Selected excerpt:
The Old Two Person Scooter Scam
The city of Shanghai probably has the most developed traffic regulations anywhere in China. Cars and scooters stop when they should, stay in their lanes and follow the correct direction of traffic. It makes getting around much nicer than, say, somewhere more rural like Yangshuo.
In the old-timey wild-west days of 2007, you could cram an entire family of three generations onto a single scooter in Shanghai. Mom, dad, baby, grandma, and even Auntie Sue would pile onto the aching back of a single electric scooter, cruising around through the city’s streets. Needless to say, it was dangerous.
At some point, Shanghai passed a law banning adult passengers on scooters. Children can, and do, legally cruise around helmetless with their parents. Adults are supposed to buy another scooter or take the bus. Traffic police posted at busy intersections enforce the law and write hefty tickets to any violators.
But did that stop the Chinese? Hell no. People still cruise around with multiple adults on one scooter. But now, when they approach an intersection with a traffic cop, they simply stop the scooter before passing through and let the passenger(s) get off. The driver cruises through the intersection, and the passengers cross on foot. Hopefully, to find their scooter driver waiting for them outside of the traffic cop’s field of vision.
Theft and Taxes
This penchant for delinquency doesn’t just extend to the local traffic police. Chinese people are constantly trying to rip off the federal government. Much like the American who suddenly finds twelve new dependents every April 14th, the Chinese don’t like paying their fair share of taxes either.

Supplied data:
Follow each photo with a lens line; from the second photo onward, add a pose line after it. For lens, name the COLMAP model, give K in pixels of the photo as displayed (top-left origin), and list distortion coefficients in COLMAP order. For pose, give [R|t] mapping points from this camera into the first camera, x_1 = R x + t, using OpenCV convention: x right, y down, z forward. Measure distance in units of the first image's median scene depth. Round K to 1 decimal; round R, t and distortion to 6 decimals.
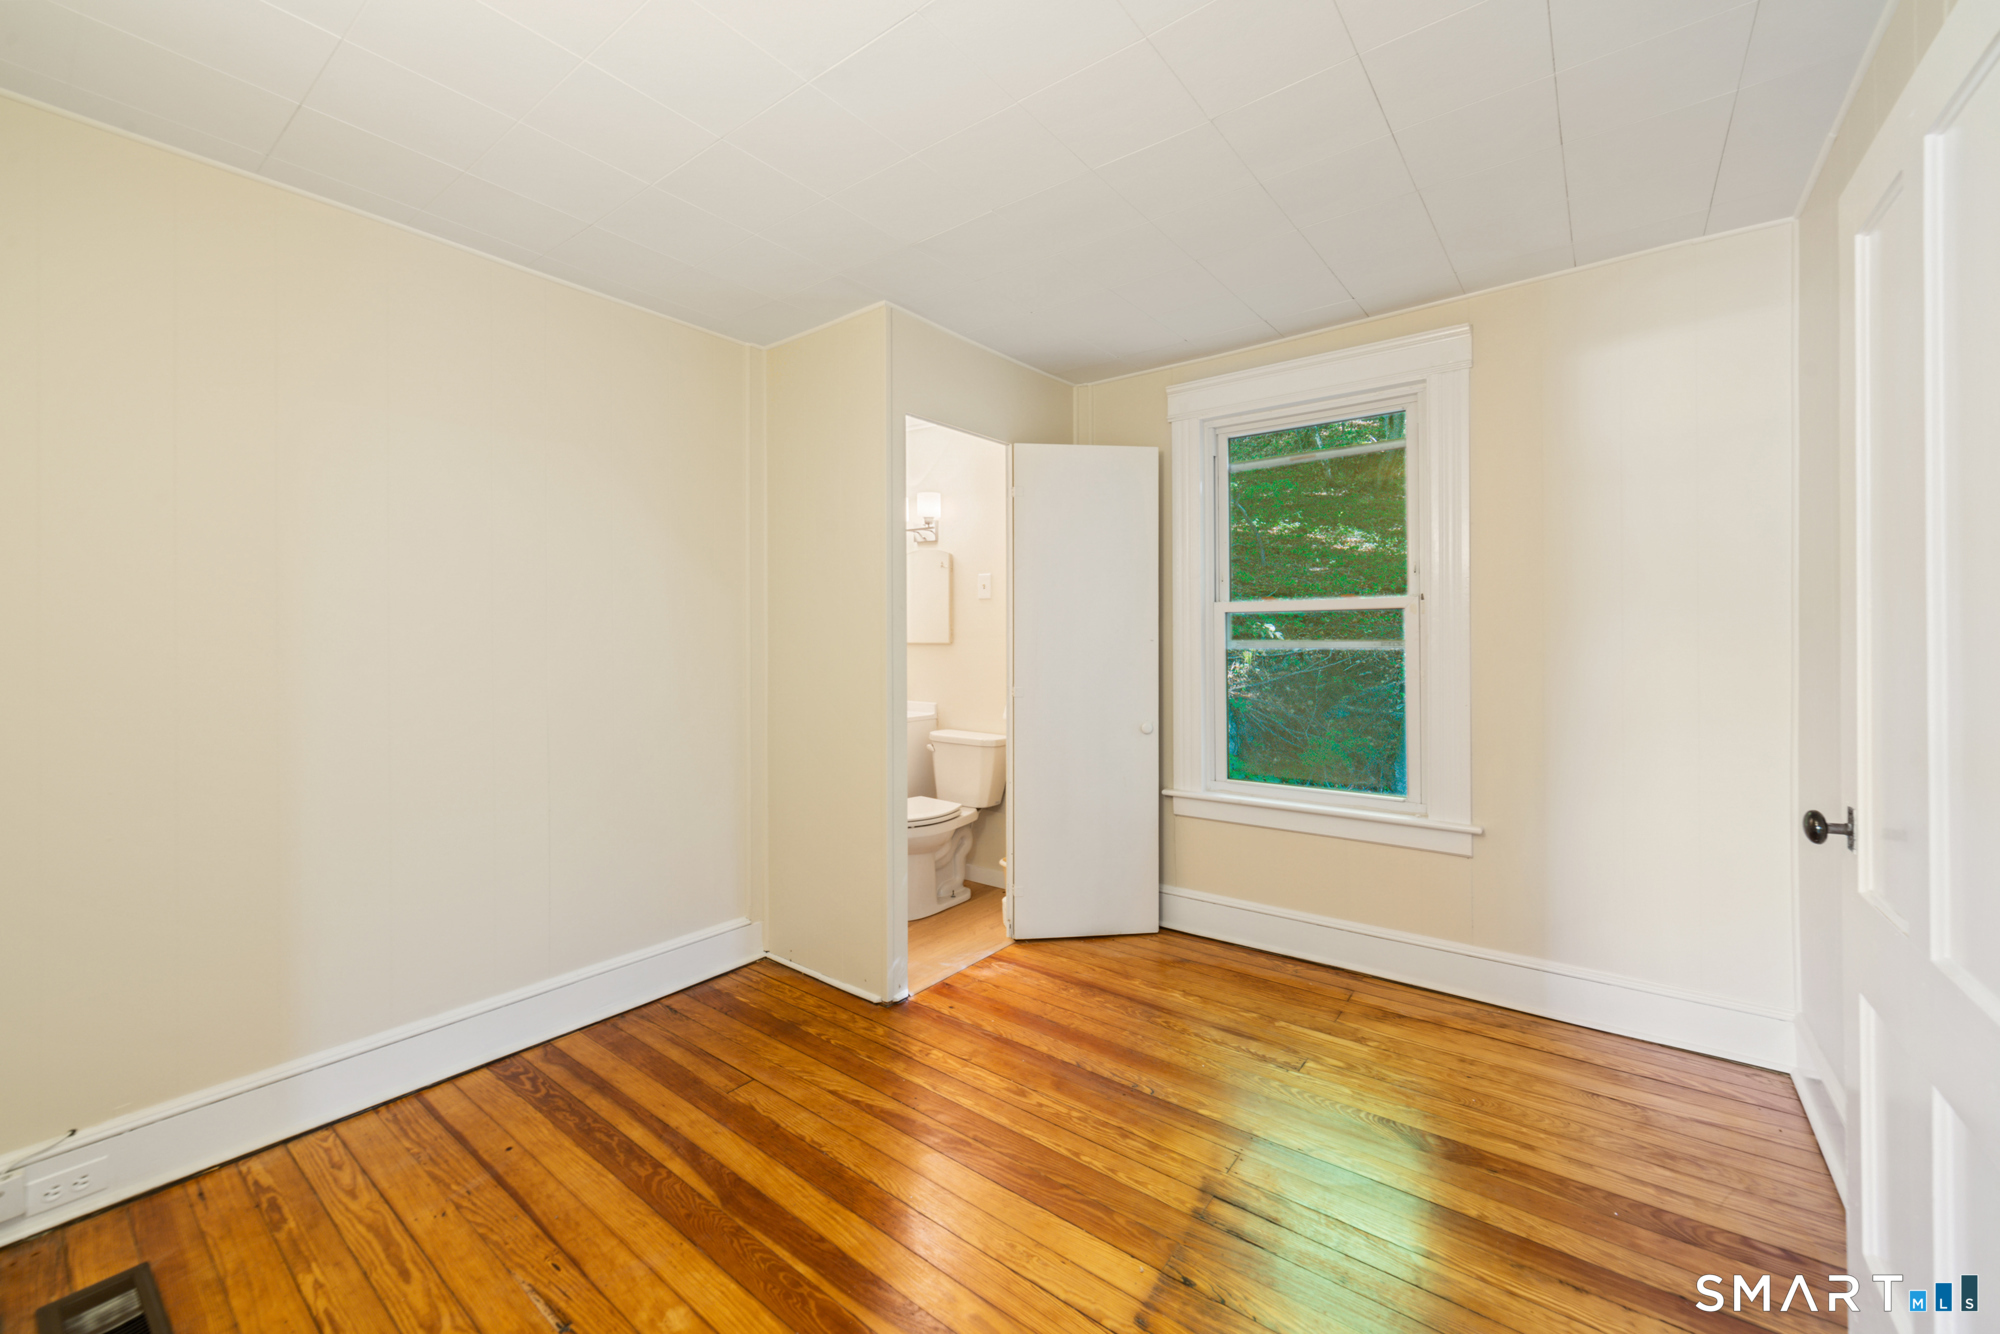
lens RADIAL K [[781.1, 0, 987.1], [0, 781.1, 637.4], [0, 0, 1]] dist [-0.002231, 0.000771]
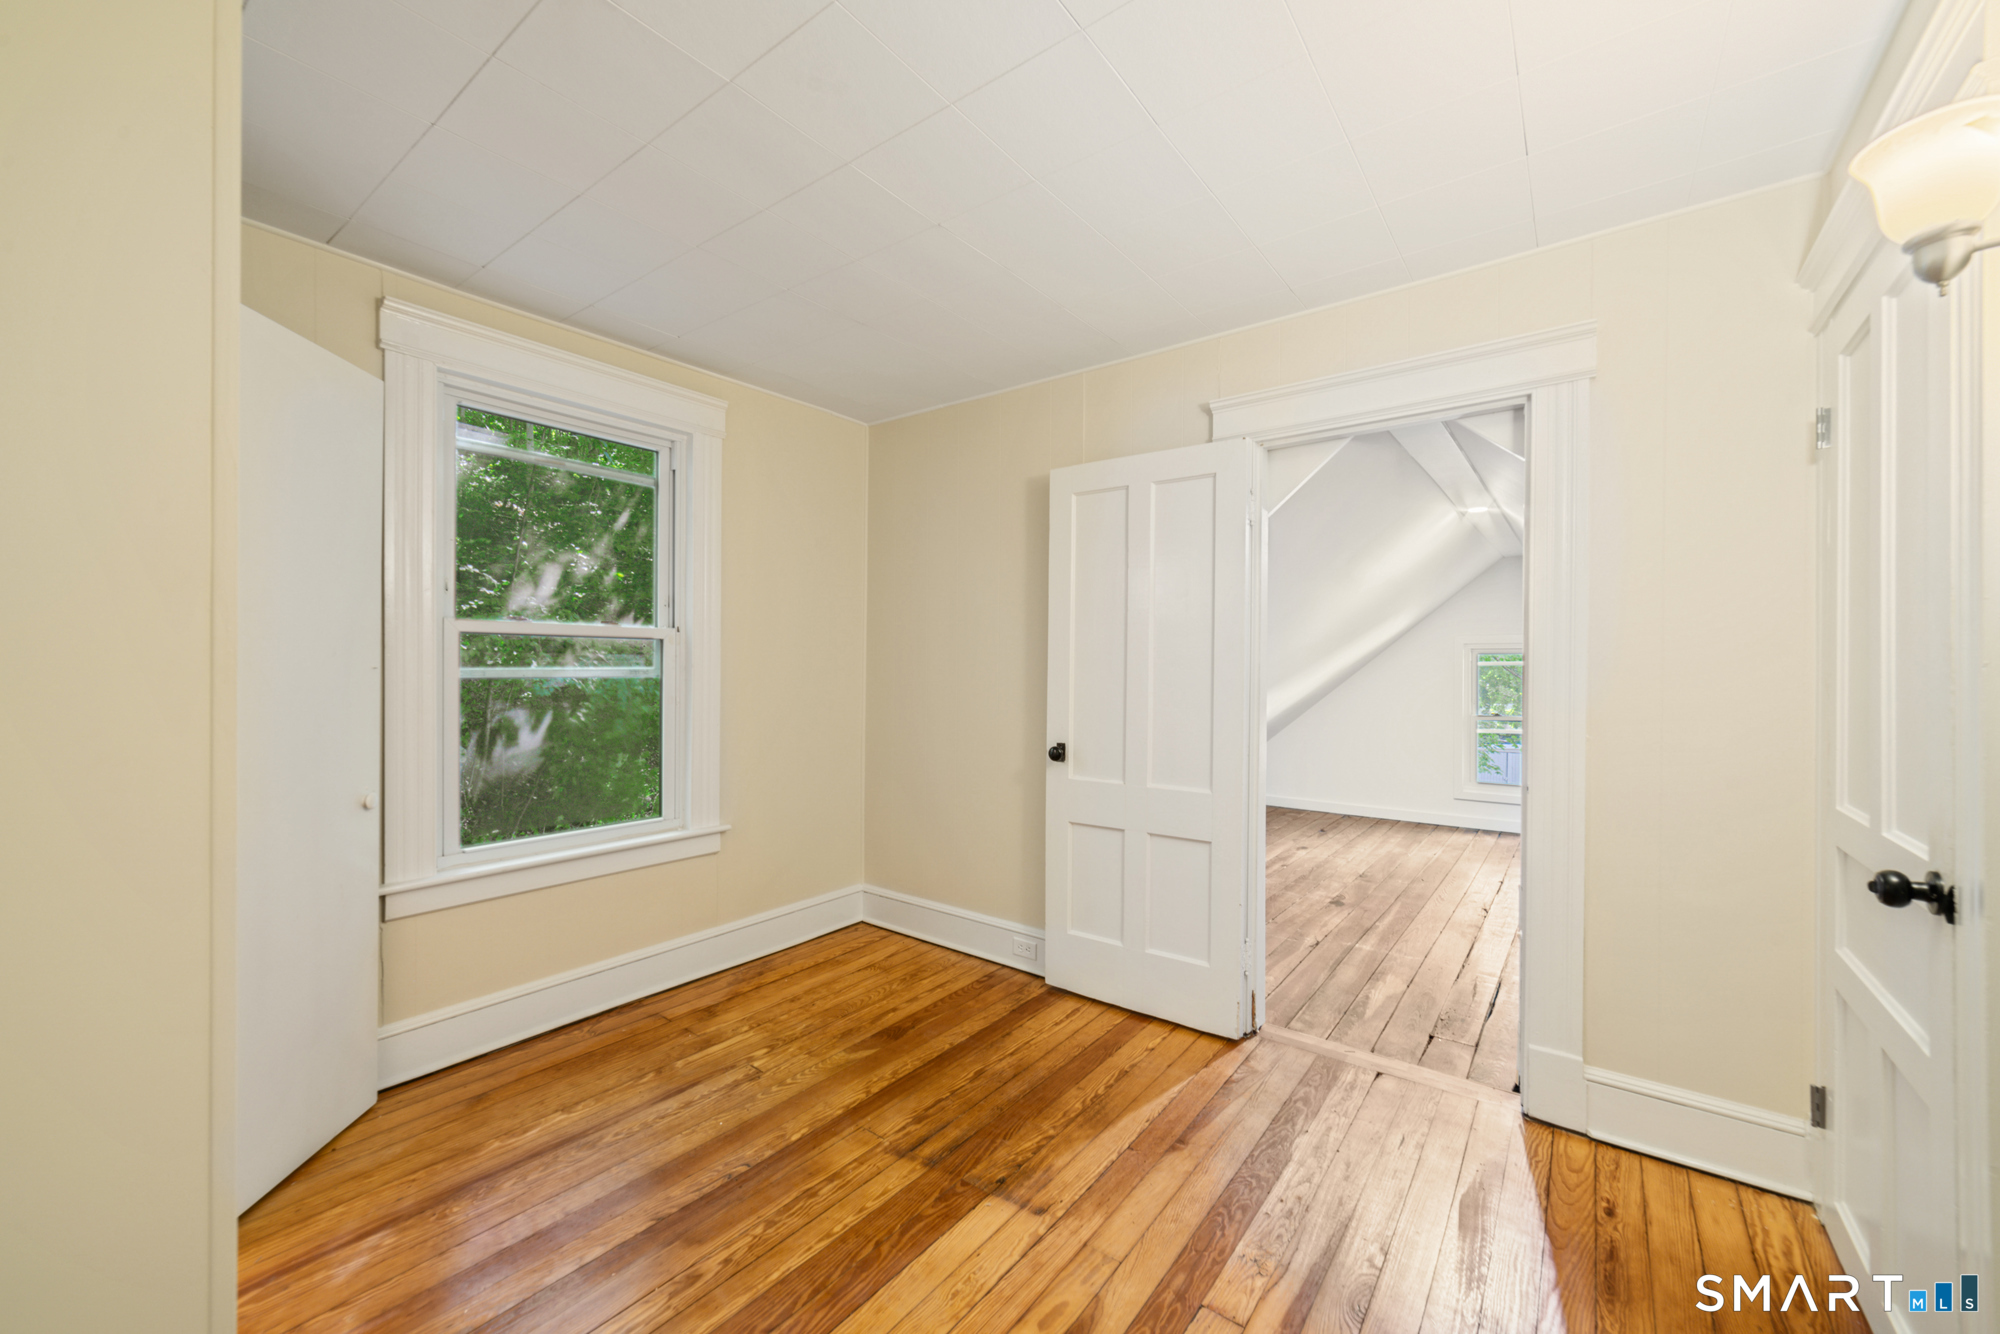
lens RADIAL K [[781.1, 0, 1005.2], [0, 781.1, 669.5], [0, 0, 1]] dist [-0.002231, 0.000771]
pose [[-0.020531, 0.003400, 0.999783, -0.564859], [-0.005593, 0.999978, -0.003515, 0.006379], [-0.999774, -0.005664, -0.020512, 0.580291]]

Activity list:
a – Answer these questions about the Shanghai scooter text:
(i) Which more rural place is compared with Shanghai?
(ii) In what year could a family of three generations ride a single scooter there?
(iii) Who enforces the ban on adult passengers at busy intersections?
b – Retype everything in the Shanghai scooter text from "But did that" down to "of taxes either.".
c – Write what comes next in the text about Shanghai scooters and tax dodging, beginning after its final sentence.
The data has nothing to do with the text about Shanghai scooters.

Solved tasks:
a –
(i) Yangshuo
(ii) 2007
(iii) Traffic police

b –
But did that stop the Chinese? Hell no. People still cruise around with multiple adults on one scooter. But now, when they approach an intersection with a traffic cop, they simply stop the scooter before passing through and let the passenger(s) get off. The driver cruises through the intersection, and the passengers cross on foot. Hopefully, to find their scooter driver waiting for them outside of the traffic cop’s field of vision.
Theft and Taxes
This penchant for delinquency doesn’t just extend to the local traffic police. Chinese people are constantly trying to rip off the federal government. Much like the American who suddenly finds twelve new dependents every April 14th, the Chinese don’t like paying their fair share of taxes either.

c –
For a while, well-off Chinese would ship their income to offshore tax havens, such as North Dakota, USA. To prevent this (and possible devaluation of the currency) the government restricted the amount of money the Chinese can send overseas to $50,000 a year. And you better have a damn good reason for it.
The good news for people like me: that limit doesn’t apply to foreigners. We can send back as much as we want, provided we can prove we paid the proper taxes on the money. If you don’t have that proof… well, how much cash can you shove into a suitcase?
I know someone who spent three years working as an English teacher making 20,000 RMB a month. She had saved up a lot over the years, and when it came time to return home, she understandably wanted to shift that RMB to American dollars so she could spend it in the U.S. She went to her employer for the necessary tax proof only to find that they’d been reporting that she’d only been making 5,000 a month. Legally then, she could only legally transfer a tiny fraction of what she’d actually earned.
In the end, she used a combination of shady peer-to-peer currency exchanges, combined with a wad of cash stuffed in her fanny pack.
The Police Registration Incident
As we all know, breaking the law is fun and games until you get caught. Getting caught, at the very least, involves a very awkward visit to the police station. I know! It happened to me!
As you may or may not know, China has a law requiring everyone to register their residence with the police. This includes your living and traveling residence, and it’s required of both locals and foreigners. If you’re traveling, the hotel will do this for you no problem. Or they will say they can’t do it and you have to find somewhere else to stay. No big deal.
Airbnb’s are a whole other issue. When we first came to China, we found a lovely little Airbnb for a good price and stayed there for a month. I’d heard about the police registration rule and asked our hostess about it. She smiled and said, “oh don’t worry about that, you don’t need to register anything. That law doesn’t apply to you.”
Me, being fresh off the boat, figured she was a local and knew what she was talking about. In reality, she just didn’t want to have to pay taxes and didn’t want me to register to avoid attracting the notice of the government tax collectors.
Things were fine for a while until we got a knock on our door from someone asking to see our police registration form. Of course, we didn’t have them. She was very nice about it. She took down our information and left.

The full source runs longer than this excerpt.